» **EXERCICES PROPOSÉS**
(1) Transcrivez mot pour mot le passage de l'extrait qui va de « Comme le père » jusqu'à « dans le cosmos. ».
(2) D'après l'extrait, à qui sont attribués les mots selon lesquels nous avons perdu notre place dans le cosmos ?
(3) Pour chacune des affirmations suivantes, indiquez par oui ou par non si elle concorde avec l'extrait, en citant les mots qui permettent de trancher.
(a) L'extrait rapporte une remarque du père Robert Barron au sujet de Laudato Si.
(b) Selon l'extrait, les êtres humains ont vécu la dislocation de façon généralement réfléchie.
(c) L'extrait place la réflexion au cours du 20e siècle.

» **EXTRAIT**
┄┄┄┄┄┄┄┄┄┄

Et cela continue. Même maintenant alors que le 21e siècle suit son cours, nous nous débattons toujours pour apprendre cette humilité. Considérons dans cet éclairage les deux grandes promulgations avec lesquelles les catholiques, et tout spécialement les catholiques américains, ont été en prise ces derniers jours : la nouvelle encyclique du pape François sur l’environnement, Laudato Si, et la déclaration de la Cour Suprême sur un « droit » au mariage homo.

Comme le père Robert Barron l’a fait remarquer, Le pape François, dans Laudato Si, cherche à faire récupérer à l’humanité une « vision cosmologique » enracinée dans une compréhension humble et profonde de notre place dans l’ordre de la création voulu par Dieu, c’est-à-dire au sein de la nature. Pourquoi le pape estime-t-il cela nécessaire ?

Dans une modernité conduite à dominer la nature via des versions tordues de l’éducation, de la science et de la technologie, les êtres humains ont expérimenté, de façon généralement irréfléchie, une profonde dislocation. Nous avons, selon les mots du romancier catholique Walker Percy, perdu notre place dans le cosmos.

┄┄┄┄┄┄┄┄┄┄

» **DONNÉES ENREGISTRÉES**
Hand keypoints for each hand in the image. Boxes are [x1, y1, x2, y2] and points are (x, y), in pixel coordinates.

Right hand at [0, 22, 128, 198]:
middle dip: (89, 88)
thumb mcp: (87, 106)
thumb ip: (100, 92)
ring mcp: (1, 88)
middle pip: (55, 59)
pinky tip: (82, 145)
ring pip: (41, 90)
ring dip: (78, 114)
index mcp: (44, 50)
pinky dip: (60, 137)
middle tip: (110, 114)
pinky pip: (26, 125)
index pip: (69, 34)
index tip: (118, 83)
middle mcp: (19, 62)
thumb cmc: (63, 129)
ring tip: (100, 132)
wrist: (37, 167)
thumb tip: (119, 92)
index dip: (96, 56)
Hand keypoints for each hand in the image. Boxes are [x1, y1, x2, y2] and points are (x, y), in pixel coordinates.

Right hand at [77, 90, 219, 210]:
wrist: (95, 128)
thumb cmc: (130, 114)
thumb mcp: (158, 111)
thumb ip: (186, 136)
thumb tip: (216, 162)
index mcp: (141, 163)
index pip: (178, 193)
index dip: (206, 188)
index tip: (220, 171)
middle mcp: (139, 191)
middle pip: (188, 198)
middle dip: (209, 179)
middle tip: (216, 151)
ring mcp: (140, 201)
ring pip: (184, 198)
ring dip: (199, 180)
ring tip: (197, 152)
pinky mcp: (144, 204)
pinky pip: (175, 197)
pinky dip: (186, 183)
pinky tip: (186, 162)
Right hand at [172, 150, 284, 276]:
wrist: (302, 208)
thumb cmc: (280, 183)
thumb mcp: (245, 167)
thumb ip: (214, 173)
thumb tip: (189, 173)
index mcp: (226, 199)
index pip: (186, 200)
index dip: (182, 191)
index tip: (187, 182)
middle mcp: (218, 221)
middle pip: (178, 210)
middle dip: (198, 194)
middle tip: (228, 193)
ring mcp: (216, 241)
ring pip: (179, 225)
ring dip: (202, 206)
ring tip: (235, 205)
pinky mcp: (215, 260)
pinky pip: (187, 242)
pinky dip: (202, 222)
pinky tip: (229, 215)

┄┄┄┄┄┄┄┄┄┄

» **CORRIGÉ**
(1)
Comme le père Robert Barron l’a fait remarquer, Le pape François, dans Laudato Si, cherche à faire récupérer à l’humanité une « vision cosmologique » enracinée dans une compréhension humble et profonde de notre place dans l’ordre de la création voulu par Dieu, c’est-à-dire au sein de la nature. Pourquoi le pape estime-t-il cela nécessaire ?

Dans une modernité conduite à dominer la nature via des versions tordues de l’éducation, de la science et de la technologie, les êtres humains ont expérimenté, de façon généralement irréfléchie, une profonde dislocation. Nous avons, selon les mots du romancier catholique Walker Percy, perdu notre place dans le cosmos.

(2) Au romancier catholique Walker Percy.

(3)
(a) Oui : « Comme le père Robert Barron l'a fait remarquer, Le pape François, dans Laudato Si, cherche à faire récupérer à l'humanité une « vision cosmologique » ».
(b) Non : « les êtres humains ont expérimenté, de façon généralement irréfléchie, une profonde dislocation ».
(c) Non : « Même maintenant alors que le 21e siècle suit son cours ».